#### [What you will do]
• 1. In the Easter reflection, what did the writer give up for Lent?
• 2. Extend the Easter reflection with a passage that picks up after its final sentence.

** Selected extract follows **

As I sang during the Easter Vigil and Sunday Mass, many friends and acquaintances would wish me a Happy Birthday or Happy One Year Anniversary with smiles on their faces. When I saw people willingly to be baptised and confirmed, my heart was filled with joy. Even the music sang soothed my mind and soul, and I was reminded on the greatness I experienced for a year. Although I was tired at the end of the Vigil and going into the Sunday Mass with sleep deficiency, I felt as if I was welcomed back into the church again by renewing the vows. Perhaps the joys from Easter came indirectly from Lent. ‘Twas a sad period for my family due to some matter, but when telling friends that I gave up alcohol for Lent, my social life did not change at all. I felt healthier without drinking, and I enjoyed my friends’ company a lot more. Perhaps drinking would make someone depressed, even with friends…but I still would not mind getting beer with friends once in a while 🙂 Interestingly, tons of beer were provided after the Easter Vigil during the celebration, but I decided to go home to bed instead to prevent myself from passing out after drinking…
The Easter celebration also reminded me to continue working to get my PhD as soon as possible. With aims to attend a conference next year, I am hoping to do well on my Qualifying Exam and to get some results in order to submit an abstract or a paper. I also hope to continue excelling in teaching and hopefully be nominated for a teaching award. Another goal for now would be to continue running and eventually sign up for a 10K run while getting more muscles and being fitter. I do try to keep myself busy, but I am also open to meeting new people. I went on a date on the Monday after Palm Sunday for four hours, and ’twas fun to meet new folks. However, I have to constantly remind myself that I am not that desperate to hop into someone’s pants and that at least I have God in life!

** End of Selected extract **
** Extracted entries follows **

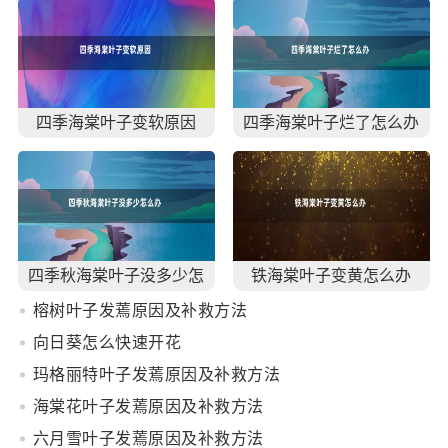
四季海棠叶子变软原因
四季海棠叶子烂了怎么办
四季秋海棠叶子没多少怎
铁海棠叶子变黄怎么办
么办
榕树叶子发蔫原因及补救方法
向日葵怎么快速开花
玛格丽特叶子发蔫原因及补救方法
海棠花叶子发蔫原因及补救方法
六月雪叶子发蔫原因及补救方法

** End of Extracted entries **

#### [Per-task answers]
• 1. Alcohol.

• 2.
This year brought many rewards and harvests, and I could only pray and ask that I will be similar in the future. So many individuals brought love into my life, and I also hope that I can pay those forward with my abilities. School will be starting tomorrow, meaning that I will be back teaching and such, but the summer will be here within four to five weeks! Hopefully things will continue to go smoothly without violent winds and thunderstorms…but if catastrophe happens, I look forward to seeing the rainbow in the near future!